Volume 24 • Number 2

Summer 2006



 

 

Book Review


Sacred Song in America: Religion, Music, and Public Culture.
By Stephen A. Marini. Urbana: University of Illinois Press, 2003. ISBN 0-252-02800-7 (cloth). Pp. 440. $34.95.

How Sweet the Sound: Music in the Spiritual Lives of Americans.
By David W. Stowe. Cambridge: Harvard University Press, 2004. ISBN 0-674-01290-9 (cloth). Pp. 368. $27.95.

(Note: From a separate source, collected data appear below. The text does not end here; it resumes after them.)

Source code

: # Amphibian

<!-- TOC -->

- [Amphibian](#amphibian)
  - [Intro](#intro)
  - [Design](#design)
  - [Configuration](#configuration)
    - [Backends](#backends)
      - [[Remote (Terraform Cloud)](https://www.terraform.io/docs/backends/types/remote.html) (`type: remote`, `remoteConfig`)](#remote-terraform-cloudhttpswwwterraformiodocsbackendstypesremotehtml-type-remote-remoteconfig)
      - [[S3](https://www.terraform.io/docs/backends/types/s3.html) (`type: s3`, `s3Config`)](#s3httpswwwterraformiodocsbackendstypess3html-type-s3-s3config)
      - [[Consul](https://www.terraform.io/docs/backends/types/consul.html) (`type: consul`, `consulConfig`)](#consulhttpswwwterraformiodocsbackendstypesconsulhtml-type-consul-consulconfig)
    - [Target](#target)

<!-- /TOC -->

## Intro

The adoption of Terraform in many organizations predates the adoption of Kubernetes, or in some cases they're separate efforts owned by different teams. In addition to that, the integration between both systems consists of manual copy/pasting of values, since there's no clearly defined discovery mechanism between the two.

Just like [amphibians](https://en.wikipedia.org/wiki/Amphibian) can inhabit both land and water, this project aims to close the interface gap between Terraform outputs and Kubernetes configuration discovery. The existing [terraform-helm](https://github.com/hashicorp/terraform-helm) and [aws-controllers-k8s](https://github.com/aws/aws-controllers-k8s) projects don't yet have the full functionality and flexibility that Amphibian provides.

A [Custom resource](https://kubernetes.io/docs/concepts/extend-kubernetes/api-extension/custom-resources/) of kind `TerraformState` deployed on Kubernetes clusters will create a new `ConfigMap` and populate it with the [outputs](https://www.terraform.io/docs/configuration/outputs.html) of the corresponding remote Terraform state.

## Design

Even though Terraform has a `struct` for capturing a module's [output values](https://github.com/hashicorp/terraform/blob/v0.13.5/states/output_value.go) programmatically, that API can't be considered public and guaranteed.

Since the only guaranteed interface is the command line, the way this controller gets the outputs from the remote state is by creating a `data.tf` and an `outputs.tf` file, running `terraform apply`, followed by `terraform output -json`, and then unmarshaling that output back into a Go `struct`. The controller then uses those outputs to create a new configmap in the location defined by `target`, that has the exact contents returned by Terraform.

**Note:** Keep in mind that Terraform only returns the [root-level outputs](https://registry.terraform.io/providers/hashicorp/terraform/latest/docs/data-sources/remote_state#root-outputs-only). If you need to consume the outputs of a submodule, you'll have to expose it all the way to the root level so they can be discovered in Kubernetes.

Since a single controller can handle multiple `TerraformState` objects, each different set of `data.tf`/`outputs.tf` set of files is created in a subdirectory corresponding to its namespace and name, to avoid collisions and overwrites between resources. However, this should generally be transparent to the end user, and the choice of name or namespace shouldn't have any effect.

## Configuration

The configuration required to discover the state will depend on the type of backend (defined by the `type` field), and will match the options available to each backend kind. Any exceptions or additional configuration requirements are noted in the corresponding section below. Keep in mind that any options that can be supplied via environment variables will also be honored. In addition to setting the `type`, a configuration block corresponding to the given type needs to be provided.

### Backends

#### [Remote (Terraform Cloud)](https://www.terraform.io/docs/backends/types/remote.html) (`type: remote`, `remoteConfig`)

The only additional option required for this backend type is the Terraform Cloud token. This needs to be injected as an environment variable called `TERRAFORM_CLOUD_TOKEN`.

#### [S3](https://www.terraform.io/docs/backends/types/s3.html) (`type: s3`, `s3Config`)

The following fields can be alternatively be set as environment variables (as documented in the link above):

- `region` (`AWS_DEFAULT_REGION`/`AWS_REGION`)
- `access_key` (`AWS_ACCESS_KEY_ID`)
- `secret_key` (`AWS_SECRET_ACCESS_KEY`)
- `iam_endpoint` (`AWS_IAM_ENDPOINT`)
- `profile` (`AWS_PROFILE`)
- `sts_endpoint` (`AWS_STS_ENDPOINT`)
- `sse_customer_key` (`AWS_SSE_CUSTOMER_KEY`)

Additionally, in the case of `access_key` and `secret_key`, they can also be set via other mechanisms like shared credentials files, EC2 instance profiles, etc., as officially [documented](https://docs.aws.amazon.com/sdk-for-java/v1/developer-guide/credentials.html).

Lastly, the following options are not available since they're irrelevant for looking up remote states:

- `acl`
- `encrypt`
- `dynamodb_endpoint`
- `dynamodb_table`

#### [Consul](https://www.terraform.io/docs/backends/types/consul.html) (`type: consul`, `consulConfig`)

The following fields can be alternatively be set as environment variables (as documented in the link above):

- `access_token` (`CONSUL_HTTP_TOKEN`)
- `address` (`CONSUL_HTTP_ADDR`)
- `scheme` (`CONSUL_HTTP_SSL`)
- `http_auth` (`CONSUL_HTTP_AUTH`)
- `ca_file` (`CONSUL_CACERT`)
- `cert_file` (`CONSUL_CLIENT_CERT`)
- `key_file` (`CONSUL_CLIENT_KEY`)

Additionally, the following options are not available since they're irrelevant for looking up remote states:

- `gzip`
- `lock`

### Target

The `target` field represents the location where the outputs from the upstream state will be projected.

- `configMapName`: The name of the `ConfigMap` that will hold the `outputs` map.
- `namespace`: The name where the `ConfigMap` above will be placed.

“The culture of a people is an ensemble of texts, themselves ensembles,” remarks Clifford Geertz in The Interpretation of Cultures. The substitution of “sacred music” for “culture” would yield an equally valid assertion. A domain in which multiple facets of culture intersect, sacred music encompasses an “ensemble of texts” intrinsically suited to interdisciplinary study. This is the premise upon which Marini’s and Stowe’s books rest. Both authors set out to examine wide segments of American sacred music from an interdisciplinary perspective. They meet the challenge estimably, producing markedly different volumes: Marini’s is an intensively analytical tome that situates his ethnographic research within scholarly discourses; Stowe’s is a work of synthesis presenting research drawn from an array of sources as an episodic historical narrative. Both books exhibit flaws not uncharacteristic of works of vast scope, but each offers copious knowledge and insight regarding many aspects of American sacred music.